Each person in recovery decides what events they want to attend, how long they want to stay, and what boundaries they create for their own sobriety. If people in recovery avoided alcohol indefinitely, they would end up missing most social events for the rest of their lives. Restaurants and nightclubs do serve a variety of nonalcoholic drinks.

Most people who are seeking sobriety state that they have a renewed gratefulness for life and enjoy making the most of their time.

Myth #5: Rehab Will Make You So Sick, You’ll Be Miserable

The truth is, recovery isn’t easy. If it was, people wouldn’t suffer from addiction. Going through treatment in a sober living environment and participating in group and individual therapy, all have positive impacts on your recovery.

Detox is generally the first step in addiction recovery. The detoxification process clears alcohol from your system. Medically supervised detox can ease the side effects of withdrawal symptoms. However, detoxification is only the first stage of addiction treatment and by itself, does almost nothing to change the behaviors of alcoholism.

Keep in mind that the withdrawal phase won’t last forever or even for a long period of time. The average duration of detox is approximately 7 to 10 days.
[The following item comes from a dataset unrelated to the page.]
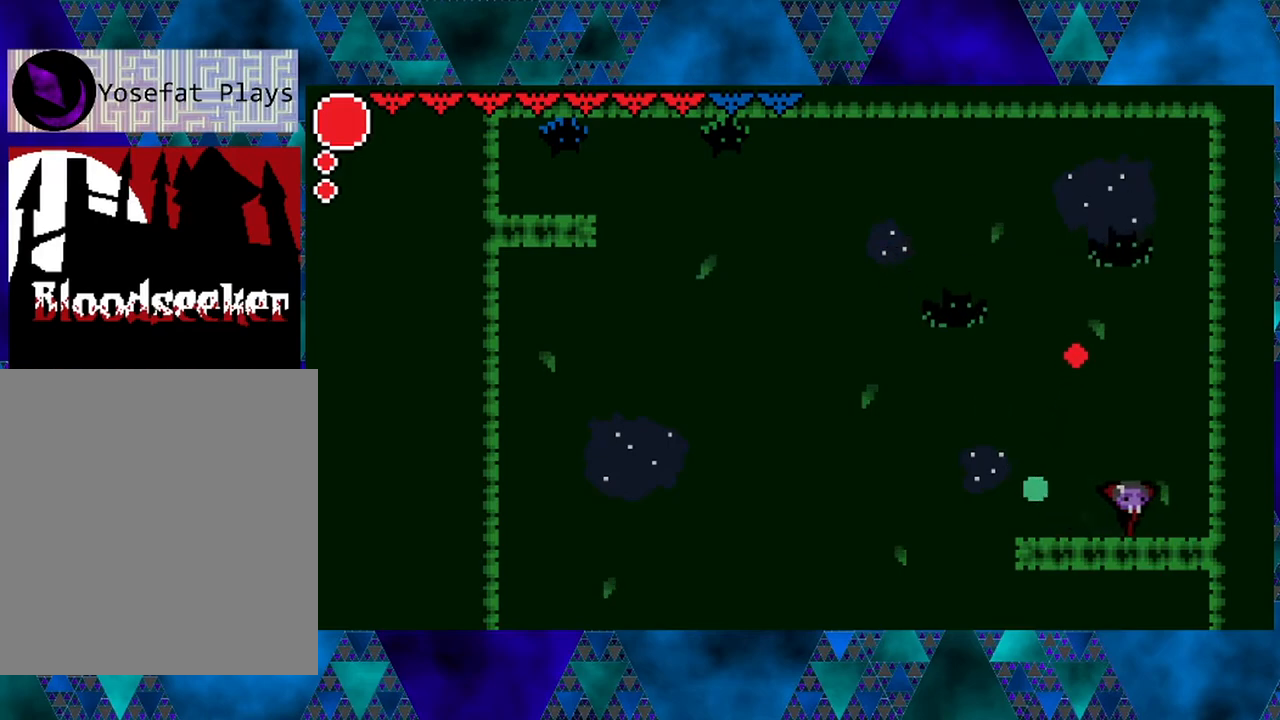
{"buttons": ["DPAD_LEFT"], "left_stick": "center", "right_stick": "center", "events": [[167, "DPAD_RIGHT", "up"], [450, "DPAD_LEFT", "down"]]}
This is a reasonably short period of discomfort compared to healing and recovery that can save your life.

Detoxing is much safer in the care of trained medical professionals. The medical staff has the ability to monitor your vital signs and provide any necessary treatment should any serious complications arise.

The staff at treatment centers work to make you feel as comfortable as possible.
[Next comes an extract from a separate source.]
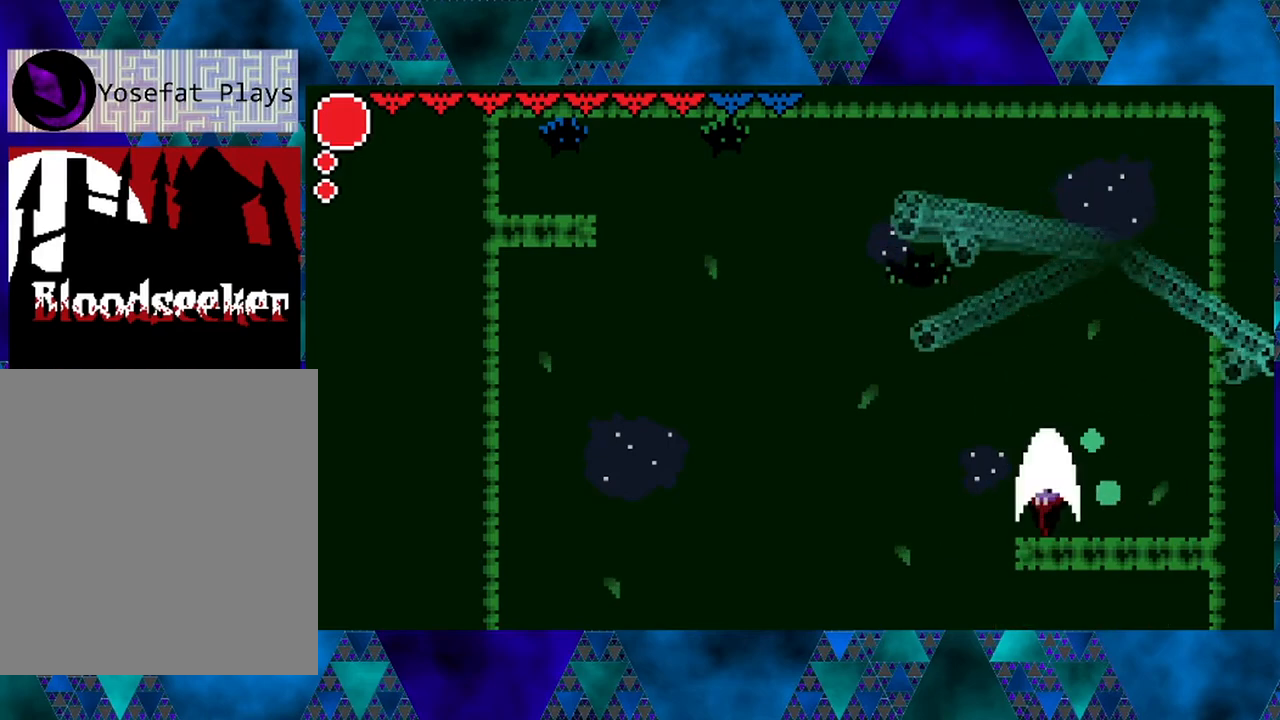
{"buttons": [], "left_stick": "center", "right_stick": "center", "events": [[33, "DPAD_LEFT", "down"], [83, "DPAD_UP", "up"], [83, "Y", "up"], [200, "DPAD_LEFT", "up"]]}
Myth #6: Successful Sobriety Includes AA

You may have heard that Alcoholics Anonymous (AA) is the main treatment path of alcohol use disorder; although that is true, the recovery community is huge and is not limited to one single way of doing things. There are numerous options when it comes to choosing support.

Alcohol Anonymous can be very beneficial for some people but it’s not the cure-all for addiction.

You are sober when you refrain from alcohol, however, you choose to do that is up to you.

Addiction Recovery is More than Myth

Myths about alcoholism and recovery often inhibit people from getting help, either because they feel they do not fit the profile of an alcoholic or because they feel so discouraged and truly believe they can never get sober.

Greater knowledge of the truth about alcoholism and recovery can help people with drinking problems seek help. When loved ones and friends are able to accurately identify a drinking problem, they are able to encourage the individuals they care about to get help.